Estimating the Hallucination Rate of Generative AI
Andrew Jesson, Nicolas Beltran-Velez, Quentin Chu, Sweta Karlekar, Jannik Kossen, Yarin Gal, John P. Cunningham, David Blei
2024-06-14

Summary
This paper discusses a new method for estimating how often generative AI models, like large language models, produce incorrect or nonsensical outputs, which are referred to as 'hallucinations.' The focus is on a specific type of learning called in-context learning (ICL).
What's the problem?
Generative AI models can sometimes create responses that are not based on reality or the data they were trained on. These incorrect outputs, known as hallucinations, can be misleading and reduce the reliability of AI systems. Understanding how often these hallucinations occur is crucial for improving these models.
What's the solution?
The authors propose a method to estimate the hallucination rate by analyzing how likely it is for a model to generate a hallucination when given a dataset and a prediction question.

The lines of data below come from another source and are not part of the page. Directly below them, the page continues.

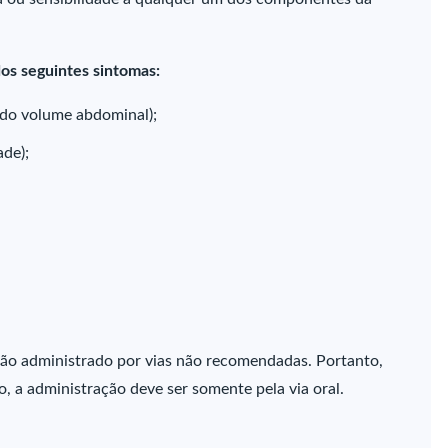
os seguintes sintomas:
do volume abdominal);
ade);
.
são administrado por vias não recomendadas. Portanto,
o, a administração deve ser somente pela via oral.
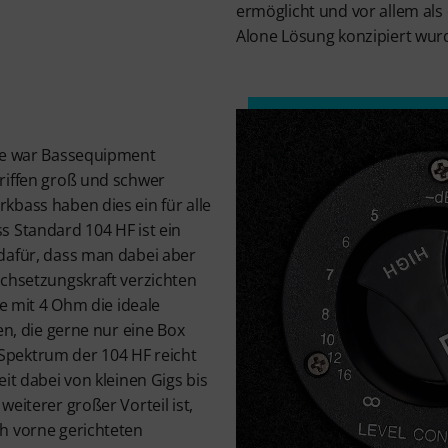
ermöglicht und vor allem als
Alone Lösung konzipiert wur
hre war Bassequipment
riffen groß und schwer
kbass haben dies ein für alle
s Standard 104 HF ist ein
dafür, dass man dabei aber
rchsetzungskraft verzichten
te mit 4 Ohm die ideale
en, die gerne nur eine Box
pektrum der 104 HF reicht
it dabei von kleinen Gigs bis
eiterer großer Vorteil ist,
h vorne gerichteten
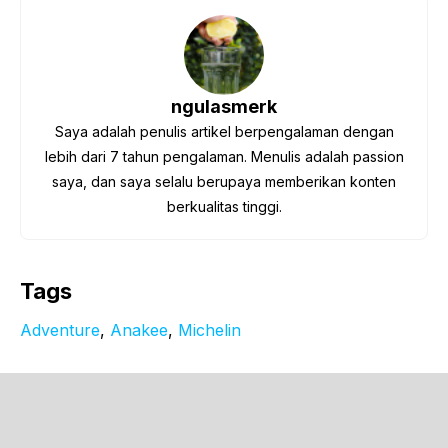
ngulasmerk
Saya adalah penulis artikel berpengalaman dengan
lebih dari 7 tahun pengalaman. Menulis adalah passion
saya, dan saya selalu berupaya memberikan konten
berkualitas tinggi.
Tags
Adventure
, 
Anakee
, 
Michelin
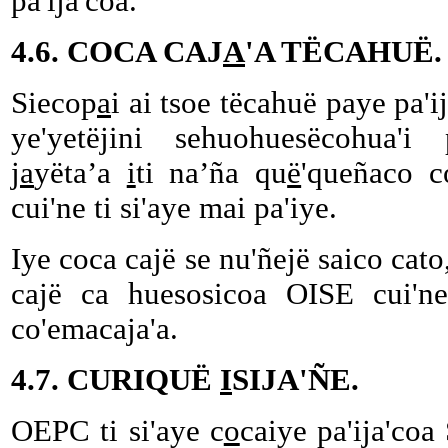
pa'ija'coa.
4.6. COCA CAJ
A
'A TËCAHUË.
Siecop
a
i ai tsoe tëcahuë paye pa'i
ye'yetëjini sehuohuesëcohua'i 
j
a
yëta’a
i
ti na’ña qu
ë
'queñaco c
cui'ne ti si'aye mai pa'iye.
Iye coca cajë se nu'ñejë saico cato,
cajë ca huesosicoa OISE cui
co'emacaja'a.
4.7. CURIQUË
I
SIJA'ÑE.
OEPC ti si'aye c
o
caiye pa'ija'coa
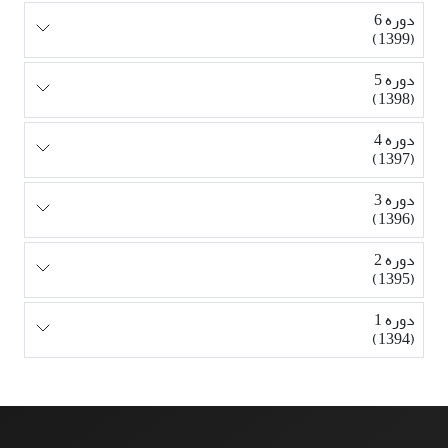
دوره 6
(1399)
دوره 5
(1398)
دوره 4
(1397)
دوره 3
(1396)
دوره 2
(1395)
دوره 1
(1394)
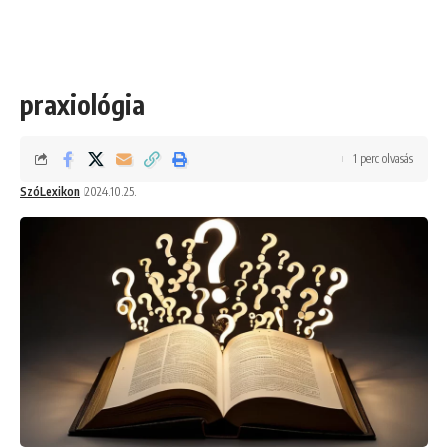
praxiológia
1 perc olvasás
SzóLexikon
2024.10.25.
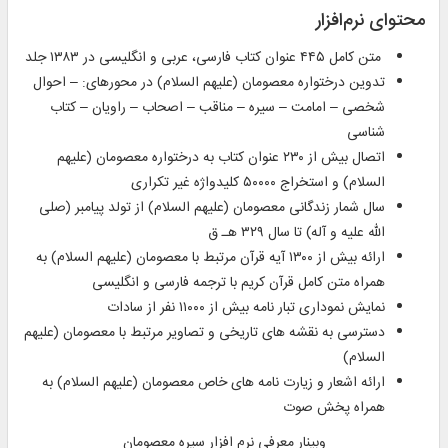
محتوای نرم‌افزار
متن کامل ۴۴۵ عنوان کتاب فارسی، عربی و انگلیسی در ۱۳۸۳ جلد
تدوین درختواره معصومان (علیهم السلام) در محورهای: – احوال
شخصی – امامت – سیره – مناقب – اصحاب – راویان – کتاب
شناسی
اتصال بیش از ۲۳۰ عنوان کتاب به درختواره معصومان (علیهم
السلام) و استخراج ۵۰۰۰۰ کلیدواژه غیر تکراری
سال شمار زندگانی معصومان (علیهم السلام) از تولد پیامبر (صلی
الله علیه و آله) تا سال ۳۲۹ هـ ق
ارائه بیش از ۱۳۰۰ آیه قرآن مرتبط با معصومان (علیهم السلام) به
همراه متن کامل قرآن کریم با ترجمه فارسی و انگلیسی
نمایش نموداری تبار نامه بیش از ۱۱۰۰۰ نفر از سادات
دسترسی به نقشه های تاریخی و تصاویر مرتبط با معصومان (علیهم
السلام)
ارائه اشعار و زیارت نامه های خاص معصومان (علیهم السلام) به
همراه پخش صوت
وبینار معرفی نرم افزار سیره معصومان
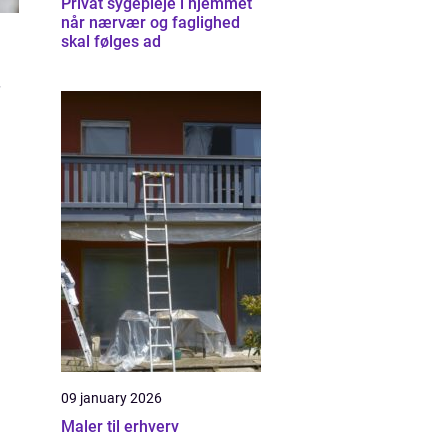
Privat sygepleje i hjemmet
når nærvær og faglighed
skal følges ad
09 january 2026
Maler til erhverv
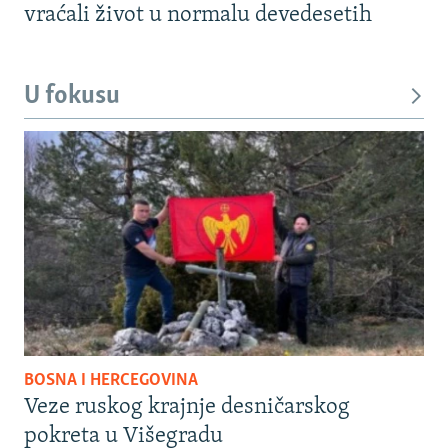
vraćali život u normalu devedesetih
U fokusu
BOSNA I HERCEGOVINA
Veze ruskog krajnje desničarskog
pokreta u Višegradu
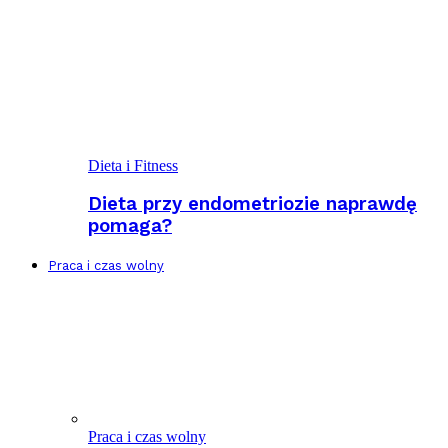
Dieta i Fitness
Dieta przy endometriozie naprawdę
pomaga?
Praca i czas wolny
Praca i czas wolny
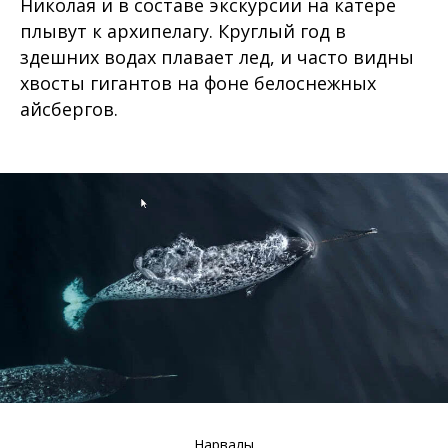
Николая и в составе экскурсии на катере
плывут к архипелагу. Круглый год в
здешних водах плавает лед, и часто видны
хвосты гигантов на фоне белоснежных
айсбергов.
Нарвалы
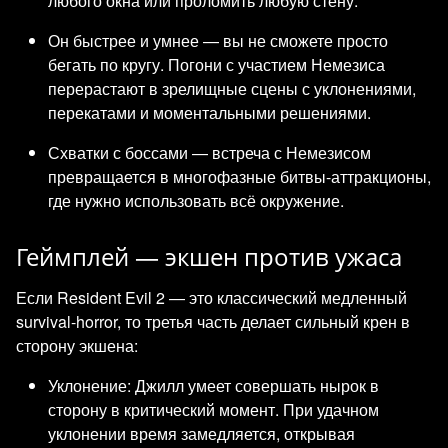
любого окна или проломить любую стену.
Он быстрее и умнее — вы не сможете просто
бегать по кругу. Погони с участием Немезиса
перерастают в зрелищные сцены с уклонениями,
перекатами и моментальными решениями.
Схватки с боссами — встреча с Немезисом
превращается в многофазные битвы-аттракционы,
где нужно использовать всё окружение.
Геймплей — экшен против ужаса
Если Resident Evil 2 — это классический медленный
survival-horror, то третья часть делает сильный крен в
сторону экшена:
Уклонение: Джилл умеет совершать нырок в
сторону в критический момент. При удачном
уклонении время замедляется, открывая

They define a hallucination as an output that has low probability under the model's understanding of the data. Their approach involves generating queries and responses from the model and evaluating the likelihood of those responses being accurate. They tested their method using various tasks involving synthetic data and natural language.
Why it matters?
This research is important because it helps identify and quantify the problem of hallucinations in generative AI. By developing a way to estimate how often these errors occur, researchers and developers can work towards creating more reliable AI systems. This is especially critical as AI technologies become more integrated into everyday life and are used for important tasks like decision-making and information retrieval.
Abstract
This work is about estimating the hallucination rate for in-context learning (ICL) with Generative AI. In ICL, a conditional generative model (CGM) is prompted with a dataset and asked to make a prediction based on that dataset. The Bayesian interpretation of ICL assumes that the CGM is calculating a posterior predictive distribution over an unknown Bayesian model of a latent parameter and data. With this perspective, we define a hallucination as a generated prediction that has low-probability under the true latent parameter. We develop a new method that takes an ICL problem -- that is, a CGM, a dataset, and a prediction question -- and estimates the probability that a CGM will generate a hallucination. Our method only requires generating queries and responses from the model and evaluating its response log probability. We empirically evaluate our method on synthetic regression and natural language ICL tasks using large language models.